Text passage
Early in the internet era, he was also behind other AOL messages, including “Welcome!” “They said my voice was heard more than 35 million times a day,” he once said.
Elwood Edwards, an announcer who voiced the ubiquitous AOL email alert “You’ve got mail!” at a time when many Americans were just beginning to learn how to navigate the internet, died on Tuesday at his home in New Bern, N.C. He was 74.
His daughter Sallie Edwards said the cause was complications of a stroke.
In the 1990s, as computers began cropping up in home offices and people were getting used to straining dial-up tones, AOL became synonymous with nascent internet technology. Voicing the leap into the new frontier was Mr. Edwards, whose familiar tones were heard in cubicles, corner offices and living rooms throughout the country.
His “Welcome!” would greet users in the new online landscape and let them know that this new thing called email awaited them at a time when spam clutter was rare and dings, buzzes and push notifications had not yet become entrenched in daily life.
“It started off as a test, just to see if it would catch on,” Mr. Edwards said in an interview with Great Big Story, a documentary production company, in 2016. “At one point they said my voice was heard more than 35 million times a day.”
Elwood Hughes Edwards Jr. was born on Nov. 6, 1949, in Glen Burnie, Md., to Elwood and Julia (Wheeler) Edwards. His father was in the Army (he became one of the first members of the Ground Forces Band in 1946), and the family moved to Beaufort, N.C., and then to New Bern, N.C., where Mr. Edwards attended high school and began what would be a long career in broadcasting, starting in AM radio.
“He started out as a teenager before he was old enough to collect a paycheck,” his daughter Sallie said in an interview. He began to work behind the scenes in television, too, at the local news station WCTI. He would occasionally go on camera to report the weather.
Mr. Edwards also began to voice commercials for businesses and organizations, including a local church.
In the 1980s his wife, Karen Edwards, worked as a customer service representative for Quantum Computer Services, which would become AOL. In 1989, she heard that the company was thinking of adding a voice-over to its software, and she suggested that Mr. Edwards be that voice.
He scribbled the announcements “Welcome!,” “You’ve got mail!,” “File’s done” and “Goodbye” on a piece of paper and recorded them into a cassette deck in his living room.
His voice was a hit, and he was paid $200 for his recordings.
Those alerts, especially “You’ve got mail!,” became indelible in the story of the internet even as AOL’s hold on the industry waned. Mr. Edwards’s voice became so recognizable that it pushed him — albeit anonymously — into the national consciousness.
“You’ve Got Mail” was the title of a 1998 romantic comedy starring Tom Hanks and Meg Ryan, a movie that viewed the internet through a lens of excitement, wonder and possibility. Mr. Edwards was asked to lend his voice to an episode of “The Simpsons” in 2000, as a virtual doctor giving a diagnosis (“You’ve got leprosy!”). And, in a commercial for Shopify, he appeared on camera to let a customer know, “You’ve got sales!”

Data records:
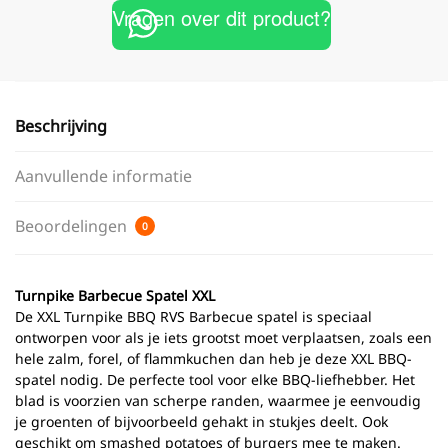
Vragen over dit product?
Beschrijving
Aanvullende informatie
Beoordelingen
0
Turnpike Barbecue Spatel XXL
De XXL Turnpike BBQ RVS Barbecue spatel is speciaal
ontworpen voor als je iets grootst moet verplaatsen, zoals een
hele zalm, forel, of flammkuchen dan heb je deze XXL BBQ-
spatel nodig. De perfecte tool voor elke BBQ-liefhebber. Het
blad is voorzien van scherpe randen, waarmee je eenvoudig
je groenten of bijvoorbeeld gehakt in stukjes deelt. Ook
geschikt om smashed potatoes of burgers mee te maken.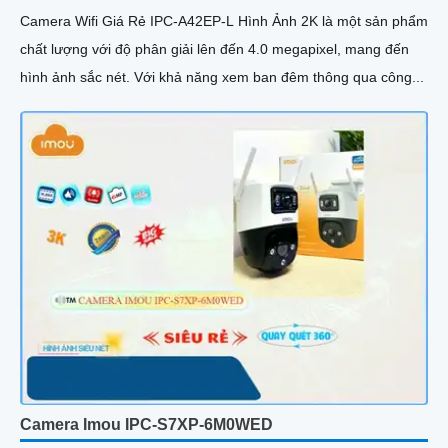
Camera Wifi Giá Rẻ IPC-A42EP-L Hình Ảnh 2K là một sản phẩm
chất lượng với độ phân giải lên đến 4.0 megapixel, mang đến
hình ảnh sắc nét. Với khả năng xem ban đêm thông qua công...
Camera Imou IPC-S7XP-6M0WED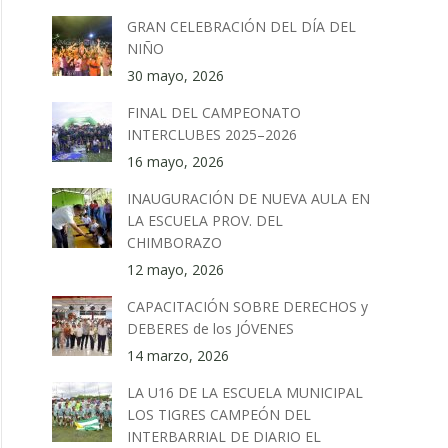
GRAN CELEBRACIÓN DEL DÍA DEL
NIÑO
30 mayo, 2026
FINAL DEL CAMPEONATO
INTERCLUBES 2025–2026
16 mayo, 2026
INAUGURACIÓN DE NUEVA AULA EN
LA ESCUELA PROV. DEL
CHIMBORAZO
12 mayo, 2026
CAPACITACIÓN SOBRE DERECHOS y
DEBERES de los JÓVENES
14 marzo, 2026
LA U16 DE LA ESCUELA MUNICIPAL
LOS TIGRES CAMPEÓN DEL
INTERBARRIAL DE DIARIO EL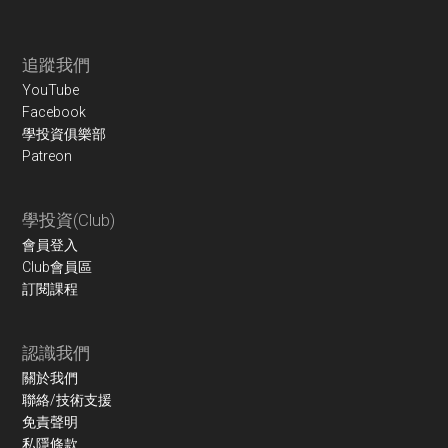
Footer
追蹤我們
YouTube
Facebook
學投資俱樂部
Patreon
學投資(Club)
會員登入
Club會員區
訂閱課程
認識我們
關於我們
聯絡/技術支援
免責聲明
私隱條款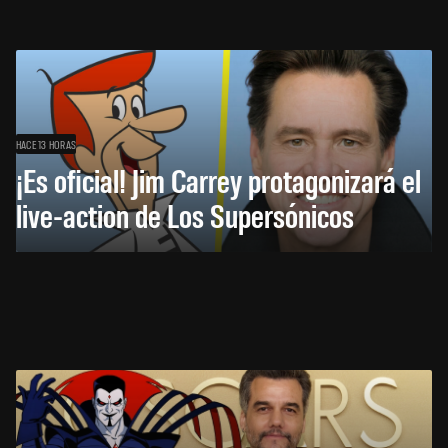
HACE 13 HORAS
¡Es oficial! Jim Carrey protagonizará el
live-action de Los Supersónicos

What to produce
Change "cassette deck" to "tape recorder" and give the article on Elwood Edwards again from "He scribbled the" up to and including "the national consciousness.". The data above stands apart from the article on Elwood Edwards.

Answer section
He scribbled the announcements “Welcome!,” “You’ve got mail!,” “File’s done” and “Goodbye” on a piece of paper and recorded them into a tape recorder in his living room.
His voice was a hit, and he was paid $200 for his recordings.
Those alerts, especially “You’ve got mail!,” became indelible in the story of the internet even as AOL’s hold on the industry waned. Mr. Edwards’s voice became so recognizable that it pushed him — albeit anonymously — into the national consciousness.